## Document passage

A jar of fruit jam is an essential to have in your fridge or your pantry.

In addition to being used as spreads for toast, pancakes, and waffles these fruit-flavored condiments pastries could also be used as a filling for homemade pastries.

Some homemade fruit butter could also be used as a spread or filling.

But what’s even the difference between fruit butter and fruit jam?

Jam is made up of a mixture of pureed fruits, sugar, and pectin that is heated until it reaches a temperature point known as a gelling point where it solidifies.

Fruit butter isn’t cooked to a gelling point as fruit jam but it is continually stirred as water evaporates and thickens to a spreadable consistency.

In this post, we are going to look at how fruit jam and fruits butter and highlight more of their difference.

How is fruit jam made?

Fruit jams are made from crushed fruits.

A gelling agent which is can be pectin or gelatin is used to give it its thick consistency.  Sweeteners such as honey or sugar could be added as well as citric acid.

Pectin is a polysaccharide that allows jams and jelly to gel.

It can be found naturally in the cell wall of fruits. It is also extracted from these fruits and made commercially available in a powdered form.

Some fruits have a high level of pectin. For fruits that do not have enough pectin, the powdered pectin can be added to the mixture.

Since unripe fruits have a higher level of pectin, they are often used together with the ripe fruits to produce jam.

The mixture is heated until it reaches a gelling point or a setting point which is up to 8 degrees above the boiling point

At the gelling point temperature, the mixture turns semi-solid and becomes a thick gel.

The jam can be packaged into jars and used for Spreads for toast, fillings for pastries, or they could be stored.

Jams and jellies are made using the same technique

However, jelly is made with fruit juice and not the crushed fruits. This makes jelly more transparent than jams.

Fruit juices also lack pectin, and therefore more pectin has to be added when making jelly.

There are some fruit jams which are not produced by heating. These jams are known as refrigerator jams, and they make use of substitute agar or gelatin as their gelling agent.

How is fruit butter made?

Fruit butter is also made from pureed fruits. A couple of the fruit butters you might know include apple butter and plum butter.

Sweeteners could be added to the mixture when making fruit butter.

The fruit butter mixture is cooked for a long time and stirred frequently to prevent it from burning until it becomes thick.

The mixture used to make Fruit butter thickens as water evaporates.

Fruit butter doesn’t reach that gelling point and can be packaged in jars to be used for spread.

When used as a spread, you would realize that it is smoother than jam.

Difference between jam and fruit butter

Jams are produced by heating the mixture to a gelling point which produces a semi-solid gel. Fruit butter does not gel like jam but is slow-cooked until the water evaporates leaving behind a thick paste.

You can tell that fruit butter is thinner and smoother than jam when you use both of them as spreads.

Jams are also thicker than fruit butter.

Jams preserve flavor and acidity of your fruits could be kept over long periods of time and they last longer than fruit butter

In conclusion

Apart from being used as spreads for toast these condiments can also be used as fillings for other food products.

Jams are a great way to add the flavor and color of these fruits to recipes that need them and can be used to store flavors over long periods of time.

Fruit butter and jams are also very good ways to store your fruits or make us efficient use of the leftovers ones.

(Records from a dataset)

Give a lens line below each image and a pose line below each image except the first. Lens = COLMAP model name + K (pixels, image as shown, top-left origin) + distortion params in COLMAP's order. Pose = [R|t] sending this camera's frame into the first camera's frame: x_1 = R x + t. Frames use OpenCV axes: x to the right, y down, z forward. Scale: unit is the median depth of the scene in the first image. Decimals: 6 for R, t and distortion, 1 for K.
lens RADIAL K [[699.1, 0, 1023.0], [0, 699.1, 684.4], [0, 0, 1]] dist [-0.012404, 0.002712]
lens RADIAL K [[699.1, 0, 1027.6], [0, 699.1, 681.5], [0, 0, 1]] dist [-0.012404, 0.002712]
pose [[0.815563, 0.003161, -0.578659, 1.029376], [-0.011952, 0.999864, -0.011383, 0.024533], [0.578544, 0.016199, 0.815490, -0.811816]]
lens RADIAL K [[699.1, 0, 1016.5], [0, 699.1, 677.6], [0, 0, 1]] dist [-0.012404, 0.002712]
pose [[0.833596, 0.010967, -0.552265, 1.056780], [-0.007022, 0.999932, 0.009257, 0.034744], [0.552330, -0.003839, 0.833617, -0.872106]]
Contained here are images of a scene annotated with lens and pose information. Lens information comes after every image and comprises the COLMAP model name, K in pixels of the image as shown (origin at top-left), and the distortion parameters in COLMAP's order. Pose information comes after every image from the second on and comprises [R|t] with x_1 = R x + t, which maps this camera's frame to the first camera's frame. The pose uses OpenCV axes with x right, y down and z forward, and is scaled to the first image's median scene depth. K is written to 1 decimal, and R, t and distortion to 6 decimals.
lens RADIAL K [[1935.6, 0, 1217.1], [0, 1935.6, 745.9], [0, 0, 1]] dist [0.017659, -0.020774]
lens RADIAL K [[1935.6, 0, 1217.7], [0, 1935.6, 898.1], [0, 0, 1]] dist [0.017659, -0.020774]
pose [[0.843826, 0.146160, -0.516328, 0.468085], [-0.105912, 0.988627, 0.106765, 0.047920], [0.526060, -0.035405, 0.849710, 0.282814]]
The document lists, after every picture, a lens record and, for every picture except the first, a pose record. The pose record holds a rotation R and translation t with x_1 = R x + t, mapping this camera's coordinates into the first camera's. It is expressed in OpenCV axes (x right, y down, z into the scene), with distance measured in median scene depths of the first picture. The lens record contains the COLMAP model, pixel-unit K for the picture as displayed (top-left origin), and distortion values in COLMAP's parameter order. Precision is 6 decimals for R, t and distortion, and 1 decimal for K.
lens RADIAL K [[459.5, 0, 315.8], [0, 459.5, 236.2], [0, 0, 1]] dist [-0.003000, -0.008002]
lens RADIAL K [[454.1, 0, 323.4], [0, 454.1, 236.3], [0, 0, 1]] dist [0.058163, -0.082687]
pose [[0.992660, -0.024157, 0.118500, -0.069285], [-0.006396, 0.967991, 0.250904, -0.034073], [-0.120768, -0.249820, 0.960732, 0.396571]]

## Complete the following
1) Translate this sentence from the article on jam and fruit butter into Spanish: "Pectin is a polysaccharide that allows jams and jelly to gel."
2) Answer these questions using the article on jam and fruit butter:
(a) What makes jelly more transparent than jam?
(b) Which two fruit butters does the article name?
(c) What do refrigerator jams use as their gelling agent?
3) Quote the stretch of the article on jam and fruit butter from "Jams and jellies" through "when making jelly.".
These entries have no connection to the article on jam and fruit butter.

## Solutions for each task
1) La pectina es un polisacárido que permite que las mermeladas y la jalea gelifiquen.

2)
(a) Jelly is made with fruit juice rather than crushed fruits.
(b) Apple butter and plum butter.
(c) Agar or gelatin.

3)
Jams and jellies are made using the same technique

However, jelly is made with fruit juice and not the crushed fruits. This makes jelly more transparent than jams.

Fruit juices also lack pectin, and therefore more pectin has to be added when making jelly.